In an also unnoticed-at-the-time statement on March 15, Senator Patrick J. Leahy (D-Vt.) wrote: "The President's signing statement poses two profound threats to our constitutional system of checks and balances. First, his unorthodox but repeatedly invoked unitary executive theory is really a unilateral executive theory. This President appears to believe that he can pick and choose which laws to obey and need never submit to congressional oversight. . . .
"Second, this President appears to hold a strange and novel view of the appropriate role of the President in the legislative process. . . .
"These signing statements are a clever device if Congress will let him get away with them. As he did with the torture legislation, the President can publicly take credit for signing popular legislation while in fact fighting it all the way and refusing to commit to abide by it. At the same time, he can sidestep a veto override."Cheney as Rock Star, Part One
The Smoking Gun Web site electrified the blogosphere on Thursday with a copy of Vice President Cheney's " downtime requirements " when staying at a hotel. Among them: four cans of Diet Caffeine Sprite, and all TVs tuned to Fox News.
And no pressure, but "If the Hotel would like to put a gift in the Suite please let the Advance Office know ASAP."Cheney as Rock Star, Part Two
Barbara Liston writes for Reuters from Florida, where "Cheney on Friday rejected charges by Democrats that the Bush administration was mishandling Iraq and said: 'If they are competent to fight this war, then I ought to be singing on American Idol.' "Barbara Bush's Tax Dodge?
Jennifer Radcliffe writes in the Houston Chronicle: "As Barbara Bush spent two hours championing her son's software company at a Houston middle school Thursday morning, a watchdog group questioned whether the former first lady should be allowed to channel a donation to Neil Bush's Ignite Learning company through Houston's Hurricane Katrina relief fund.
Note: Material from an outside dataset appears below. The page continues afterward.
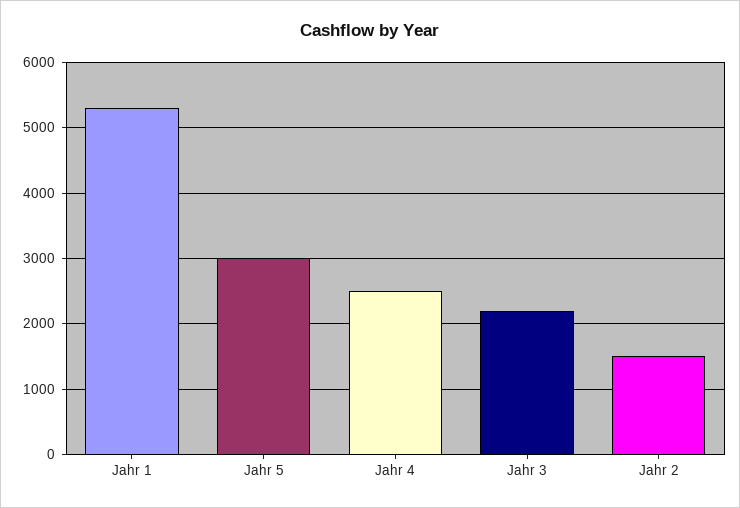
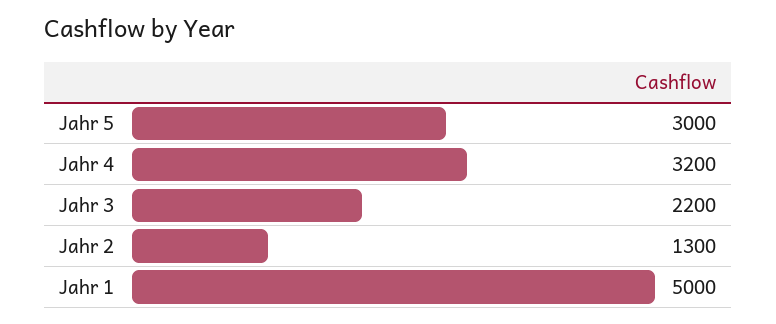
Jahr 1: 5300 -> 5000
Jahr 4: 2500 -> 3200
Jahr 2: 1500 -> 1300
" 'It's strange that the former first lady would want to do this. If her son's having a rough time of it, couldn't she write him a check?' said Daniel Borochoff, founder of the American Institute of Philanthropy, a Chicago-based charity watchdog group. 'Maybe she isn't aware that people could frown upon this.'
"Some critics said donations to a tax-deductible charitable fund shouldn't benefit the Bush family. Others questioned whether the Houston Independent School District violated district policy by allowing the company to host a promotional event on campus."Delegator-in-Chief
Kenneth T. Walsh writes in U.S. News about our first MBA president: " 'The problem with the CEO style of management,' says a Republican who advises the White House, 'is there has to be delegation, and it's easy to let it slip too far.' Critics say the small group of senior aides who've been given lots of authority may be trying to do too much. These officials -- [Chief of Staff Andy] Card, counselor Dan Bartlett, Deputy Chief of Staff and political strategist Karl Rove, Deputy Chief of Staff Joe Hagin -- 'are also President Bush's personal assistants and spend a great deal of time tending to him . . . so the management is weak,' says the adviser. [Rutgers political scientist Ross] Baker says these aides seem to be 'mind guards' for the president, rather than policymakers, administrators, or thinkers.
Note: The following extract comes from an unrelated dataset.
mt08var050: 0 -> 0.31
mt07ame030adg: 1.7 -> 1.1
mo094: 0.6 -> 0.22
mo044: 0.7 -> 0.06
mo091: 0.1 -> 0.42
"And aside from his inner circle, Bush is said to be distant from the rest of his staff, jeopardizing morale. Just as important, many members of Congress complain that they don't get their phone calls returned or their ideas considered in the West Wing."
Kim Clark writes in a companion piece that "some business leaders worry that Bush may not be applying some of B-school's most important lessons and may be suffering instead from all-too-typical M.B.A. flaws, such as overconfidence."Apocalypse Watch
Sabrina Eaton writes for Newhouse News Service: "Bush seemed flummoxed by the question Jan Roller asked after the president's speech last Monday in Cleveland, where he was defending his handling of the Iraq war.
"Citing the newly released book 'American Theocracy' by former Nixon administration official Kevin Phillips, Roller asked whether Bush agrees with 'prophetic Christians' who view the Iraq war and the rise of terrorism as 'signs of the apocalypse,' the end-of-the-world cataclysm described in the Bible's Book of Revelation.
" 'I haven't really thought of it that way,' Bush told her after a long pause, adding that he hadn't previously heard the theory. 'I guess I'm more of a practical fellow.' . . .
"Bush critics, including Phillips, contend the president feigned confusion. Had the president embraced the controversial views of his religious backers, the critics say, he would have alienated moderates."First Lady Watch
Elisabeth Bumiller writes in the New York Times: "President Bush has said he is listening to advice about his staff from a lot of people, and one of them is evidently his wife.
"In an interview with Larry King broadcast on CNN on Friday night, Laura Bush said that she advised her husband regularly on personnel, and she suggested that she had weighed in on the continuing calls from Republicans for new blood in the West Wing."
Today, Bumiller writes that the first lady may be leading by example, as "a close look at the first lady's office also shows that she has replaced her entire high command after five years in charge of the East Wing."